Che tipo di ricerche avete dovuto fare, per esempio sull'abbigliamento dell'epoca o sul parlato delle fasce sociali, ecc.?
Come preparazione generale, abbiamo guardato il film più volte (in lingua originale e in traduzione), abbiamo consultato i vari prequel e sequel del romanzo pubblicati nel frattempo e abbiamo studiato la storia americana del periodo e la guerra di Secessione in particolare. Abbiamo letto La capanna dello zio Tom, Radici, L’ultima fuggitiva, Il buio oltre la siepe e Il colore viola.
Per l’abbigliamento e altre peculiarità della vita quotidiana a quei tempi abbiamo consultato vari siti, e anche qualche blog di appassionati di Via col vento.
Ma l’aspetto più delicato e che naturalmente ha attirato più attenzione è stato l’uso del linguaggio dei e sui “neri”.
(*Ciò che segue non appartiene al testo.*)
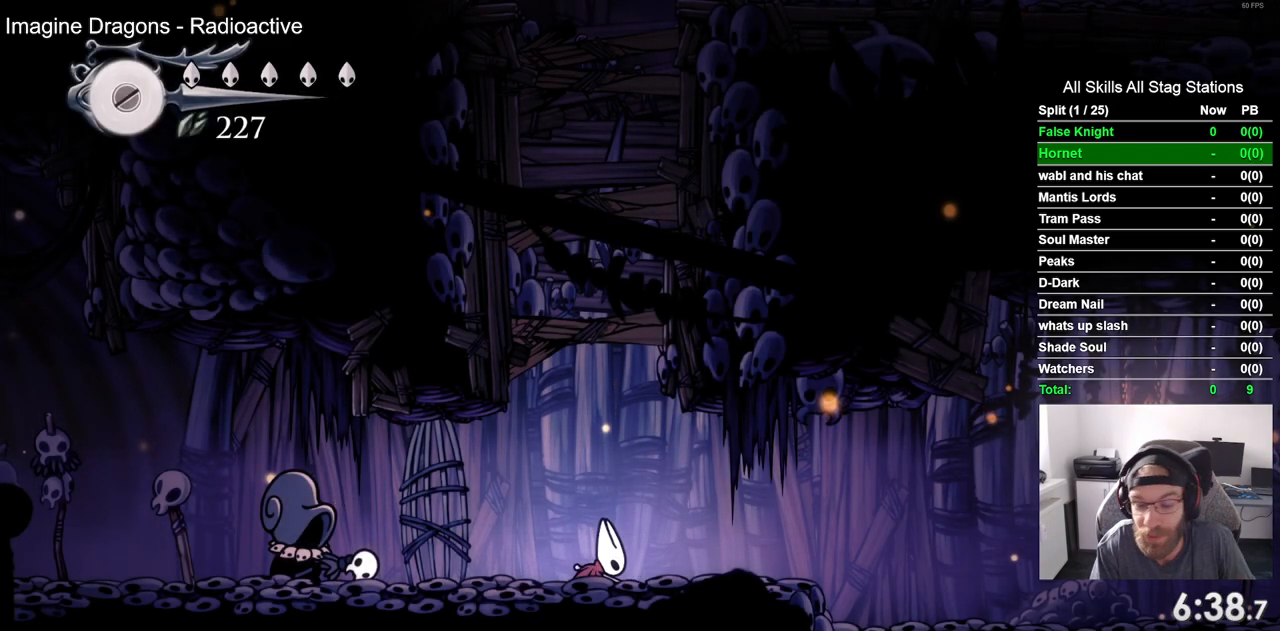
{"buttons": [], "left_stick": "center", "right_stick": "center", "events": []}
Il termine nigger, per esempio. Ai tempi della guerra di Secessione, e anche di Margaret Mitchell, era già offensivo, ma molto meno connotato di oggi. Analoga evoluzione ha avuto la parola “negr*” in italiano: all’epoca della prima pubblicazione di Via col vento era comunemente usata per indicare le persone di colore e nella versione italiana del 1937 spesso traduce anche slaves, darkies, blacks, ecc. Nella nostra traduzione abbiamo tenuto conto di questa evoluzione linguistica e di sensibilità, e abbiamo spesso mitigato i niggers di Margaret Mitchell usando “neri” o alternative come “schiavi”, “servi”, “servitù”, “domestici”, “braccianti”, e “negr*” soltanto nei casi in cui nell’originale c’era un chiaro intento offensivo.
Cosa esprime l'espressione Via col vento?
Il titolo del romanzo di Margaret Mitchell è tratto da un verso della poesia di Ernest Dowson Non Sum Qualis Eram Bonae Sub Regno Cynarae, che parla della fine di un amore e in italiano suona così: “Molto ho dimenticato, Cynara, disperso nel vento”. Nel romanzo, ciò che il vento disperde è la società schiavista del Sud, le piantagioni come Tara e Twelve Oaks, uno stile di vita che molti personaggi del libro rimpiangono e che forse Margaret Mitchell idealizza. Una curiosità: il titolo italiano fu scelto tra una serie di proposte che comprendevano Vento d’uragano, Bufera nel sud, Il vento che travolge, In preda al turbine, Vento di rapina.